TASK BRIEF>
Copy the lines from the one containing "## Sınıflar ve Metotlar" down to the one containing "bir kategori oluşturur.", replacing "Category" with "Group" and leaving everything else unchanged.

EXERCISE INPUTS>
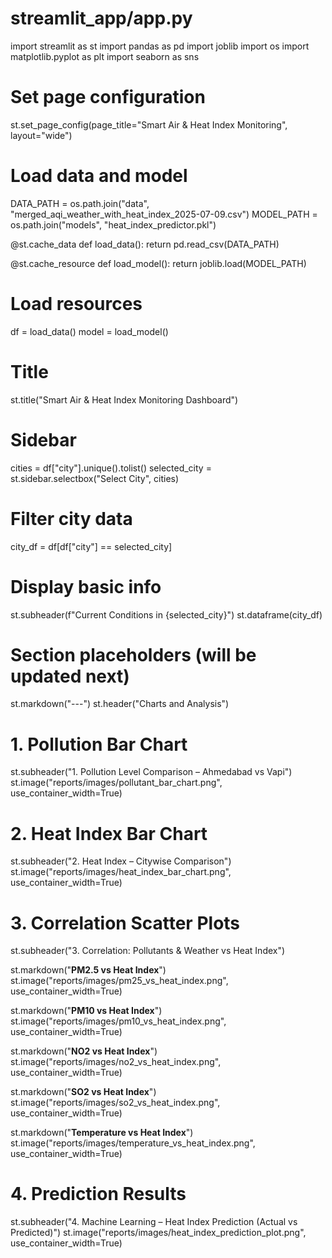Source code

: # streamlit_app/app.py

import streamlit as st
import pandas as pd
import joblib
import os
import matplotlib.pyplot as plt
import seaborn as sns

# Set page configuration
st.set_page_config(page_title="Smart Air & Heat Index Monitoring", layout="wide")

# Load data and model
DATA_PATH = os.path.join("data", "merged_aqi_weather_with_heat_index_2025-07-09.csv")
MODEL_PATH = os.path.join("models", "heat_index_predictor.pkl")

@st.cache_data
def load_data():
    return pd.read_csv(DATA_PATH)

@st.cache_resource
def load_model():
    return joblib.load(MODEL_PATH)

# Load resources
df = load_data()
model = load_model()

# Title
st.title("Smart Air & Heat Index Monitoring Dashboard")

# Sidebar
cities = df["city"].unique().tolist()
selected_city = st.sidebar.selectbox("Select City", cities)

# Filter city data
city_df = df[df["city"] == selected_city]

# Display basic info
st.subheader(f"Current Conditions in {selected_city}")
st.dataframe(city_df)

# Section placeholders (will be updated next)
st.markdown("---")
st.header("Charts and Analysis")

# 1. Pollution Bar Chart
st.subheader("1. Pollution Level Comparison – Ahmedabad vs Vapi")
st.image("reports/images/pollutant_bar_chart.png", use_container_width=True)

# 2. Heat Index Bar Chart
st.subheader("2. Heat Index – Citywise Comparison")
st.image("reports/images/heat_index_bar_chart.png", use_container_width=True)

# 3. Correlation Scatter Plots
st.subheader("3. Correlation: Pollutants & Weather vs Heat Index")

st.markdown("**PM2.5 vs Heat Index**")
st.image("reports/images/pm25_vs_heat_index.png", use_container_width=True)

st.markdown("**PM10 vs Heat Index**")
st.image("reports/images/pm10_vs_heat_index.png", use_container_width=True)

st.markdown("**NO2 vs Heat Index**")
st.image("reports/images/no2_vs_heat_index.png", use_container_width=True)

st.markdown("**SO2 vs Heat Index**")
st.image("reports/images/so2_vs_heat_index.png", use_container_width=True)

st.markdown("**Temperature vs Heat Index**")
st.image("reports/images/temperature_vs_heat_index.png", use_container_width=True)

# 4. Prediction Results
st.subheader("4. Machine Learning – Heat Index Prediction (Actual vs Predicted)")
st.image("reports/images/heat_index_prediction_plot.png", use_container_width=True)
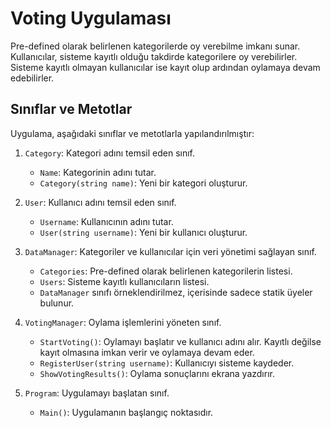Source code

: # Voting Uygulaması

Pre-defined olarak belirlenen kategorilerde oy verebilme imkanı sunar. Kullanıcılar, sisteme kayıtlı olduğu takdirde kategorilere oy verebilirler. Sisteme kayıtlı olmayan kullanıcılar ise kayıt olup ardından oylamaya devam edebilirler.


## Sınıflar ve Metotlar

Uygulama, aşağıdaki sınıflar ve metotlarla yapılandırılmıştır:

1. `Category`: Kategori adını temsil eden sınıf.
   - `Name`: Kategorinin adını tutar.
   - `Category(string name)`: Yeni bir kategori oluşturur.

2. `User`: Kullanıcı adını temsil eden sınıf.
   - `Username`: Kullanıcının adını tutar.
   - `User(string username)`: Yeni bir kullanıcı oluşturur.

3. `DataManager`: Kategoriler ve kullanıcılar için veri yönetimi sağlayan sınıf.
   - `Categories`: Pre-defined olarak belirlenen kategorilerin listesi.
   - `Users`: Sisteme kayıtlı kullanıcıların listesi.
   - `DataManager` sınıfı örneklendirilmez, içerisinde sadece statik üyeler bulunur.

4. `VotingManager`: Oylama işlemlerini yöneten sınıf.
   - `StartVoting()`: Oylamayı başlatır ve kullanıcı adını alır. Kayıtlı değilse kayıt olmasına imkan verir ve oylamaya devam eder.
   - `RegisterUser(string username)`: Kullanıcıyı sisteme kaydeder.
   - `ShowVotingResults()`: Oylama sonuçlarını ekrana yazdırır.

5. `Program`: Uygulamayı başlatan sınıf.
   - `Main()`: Uygulamanın başlangıç noktasıdır.
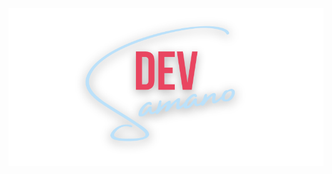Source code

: <link href="https://unpkg.com/tailwindcss@^1.0/dist/tailwind.min.css" rel="stylesheet">


<!--
**luissamano/luissamano** is a ✨ _special_ ✨ repository because its `README.md` (this file) appears on your GitHub profile.

Here are some ideas to get you started:

- 🔭 I’m currently working on ...
- 🌱 I’m currently learning about us 
- 👯 I’m looking to collaborate on ...
- 🤔 I’m looking for help with ...
- 💬 Ask me about ...
- 📫 How to reach me: ...
- 😄 Pronouns: ...
- ⚡ Fun fact: ...
-->

<div class="container mx-auto bg-gradient-to-r from-teal-400 to-blue-500 shadow-2xl"> 
    <img src="./logo.png" alt="logo" class=" rounded-t-lg " />
</div>
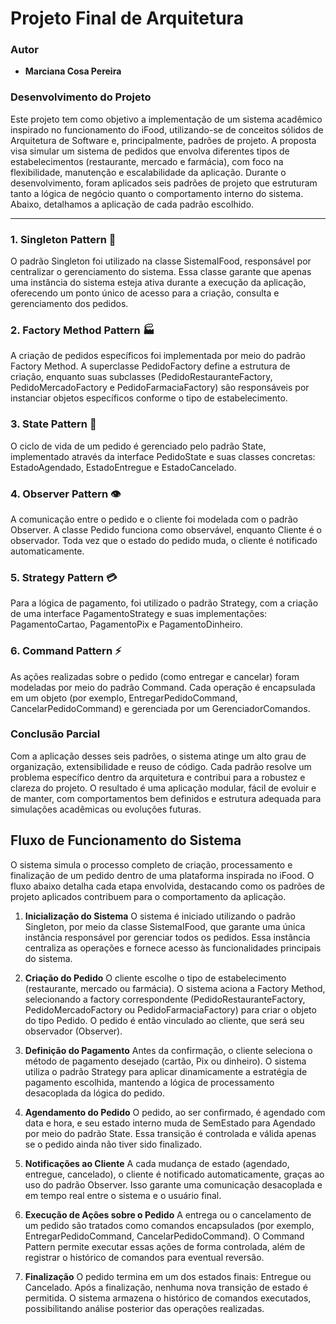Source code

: # Projeto Final de Arquitetura

### Autor

- **Marciana Cosa Pereira**

### Desenvolvimento do Projeto

Este projeto tem como objetivo a implementação de um sistema acadêmico inspirado no funcionamento do iFood, utilizando-se de conceitos sólidos de Arquitetura de Software e, principalmente, padrões de projeto. A proposta visa simular um sistema de pedidos que envolva diferentes tipos de estabelecimentos (restaurante, mercado e farmácia), com foco na flexibilidade, manutenção e escalabilidade da aplicação.
Durante o desenvolvimento, foram aplicados seis padrões de projeto que estruturam tanto a lógica de negócio quanto o comportamento interno do sistema. Abaixo, detalhamos a aplicação de cada padrão escolhido.

---

### 1. Singleton Pattern 🏢
O padrão Singleton foi utilizado na classe SistemaIFood, responsável por centralizar o gerenciamento do sistema. Essa classe garante que apenas uma instância do sistema esteja ativa durante a execução da aplicação, oferecendo um ponto único de acesso para a criação, consulta e gerenciamento dos pedidos.


### 2. Factory Method Pattern 🏭
A criação de pedidos específicos foi implementada por meio do padrão Factory Method. A superclasse PedidoFactory define a estrutura de criação, enquanto suas subclasses (PedidoRestauranteFactory, PedidoMercadoFactory e PedidoFarmaciaFactory) são responsáveis por instanciar objetos específicos conforme o tipo de estabelecimento.


### 3. State Pattern 🔄
O ciclo de vida de um pedido é gerenciado pelo padrão State, implementado através da interface PedidoState e suas classes concretas: EstadoAgendado, EstadoEntregue e EstadoCancelado.


### 4. Observer Pattern 👁️
A comunicação entre o pedido e o cliente foi modelada com o padrão Observer. A classe Pedido funciona como observável, enquanto Cliente é o observador. Toda vez que o estado do pedido muda, o cliente é notificado automaticamente.


### 5. Strategy Pattern 💳
Para a lógica de pagamento, foi utilizado o padrão Strategy, com a criação de uma interface PagamentoStrategy e suas implementações: PagamentoCartao, PagamentoPix e PagamentoDinheiro.


### 6. Command Pattern ⚡
As ações realizadas sobre o pedido (como entregar e cancelar) foram modeladas por meio do padrão Command. Cada operação é encapsulada em um objeto (por exemplo, EntregarPedidoCommand, CancelarPedidoCommand) e gerenciada por um GerenciadorComandos.


### Conclusão Parcial
Com a aplicação desses seis padrões, o sistema atinge um alto grau de organização, extensibilidade e reuso de código. Cada padrão resolve um problema específico dentro da arquitetura e contribui para a robustez e clareza do projeto. O resultado é uma aplicação modular, fácil de evoluir e de manter, com comportamentos bem definidos e estrutura adequada para simulações acadêmicas ou evoluções futuras.


## Fluxo de Funcionamento do Sistema


O sistema simula o processo completo de criação, processamento e finalização de um pedido dentro de uma plataforma inspirada no iFood. O fluxo abaixo detalha cada etapa envolvida, destacando como os padrões de projeto aplicados contribuem para o comportamento da aplicação.

1. **Inicialização do Sistema**
    O sistema é iniciado utilizando o padrão Singleton, por meio da classe SistemaIFood, que garante uma única instância responsável por gerenciar todos os pedidos.
    Essa instância centraliza as operações e fornece acesso às funcionalidades principais do sistema.

2. **Criação do Pedido**
   O cliente escolhe o tipo de estabelecimento (restaurante, mercado ou farmácia).
   O sistema aciona a Factory Method, selecionando a factory correspondente (PedidoRestauranteFactory, PedidoMercadoFactory ou PedidoFarmaciaFactory) para criar o objeto do tipo Pedido.
   O pedido é então vinculado ao cliente, que será seu observador (Observer).

3. **Definição do Pagamento**
   Antes da confirmação, o cliente seleciona o método de pagamento desejado (cartão, Pix ou dinheiro).
   O sistema utiliza o padrão Strategy para aplicar dinamicamente a estratégia de pagamento escolhida, mantendo a lógica de processamento desacoplada da lógica do pedido.

4. **Agendamento do Pedido**
  O pedido, ao ser confirmado, é agendado com data e hora, e seu estado interno muda de SemEstado para Agendado por meio do padrão State.
  Essa transição é controlada e válida apenas se o pedido ainda não tiver sido finalizado.

5. **Notificações ao Cliente**
  A cada mudança de estado (agendado, entregue, cancelado), o cliente é notificado automaticamente, graças ao uso do padrão Observer.
  Isso garante uma comunicação desacoplada e em tempo real entre o sistema e o usuário final.

6. **Execução de Ações sobre o Pedido**
 A entrega ou o cancelamento de um pedido são tratados como comandos encapsulados (por exemplo, EntregarPedidoCommand, CancelarPedidoCommand).
 O Command Pattern permite executar essas ações de forma controlada, além de registrar o histórico de comandos para eventual reversão.

7. **Finalização**
 O pedido termina em um dos estados finais: Entregue ou Cancelado.
Após a finalização, nenhuma nova transição de estado é permitida.
O sistema armazena o histórico de comandos executados, possibilitando análise posterior das operações realizadas.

THE ANSWER>
## Sınıflar ve Metotlar

Uygulama, aşağıdaki sınıflar ve metotlarla yapılandırılmıştır:

1. `Group`: Kategori adını temsil eden sınıf.
   - `Name`: Kategorinin adını tutar.
   - `Group(string name)`: Yeni bir kategori oluşturur.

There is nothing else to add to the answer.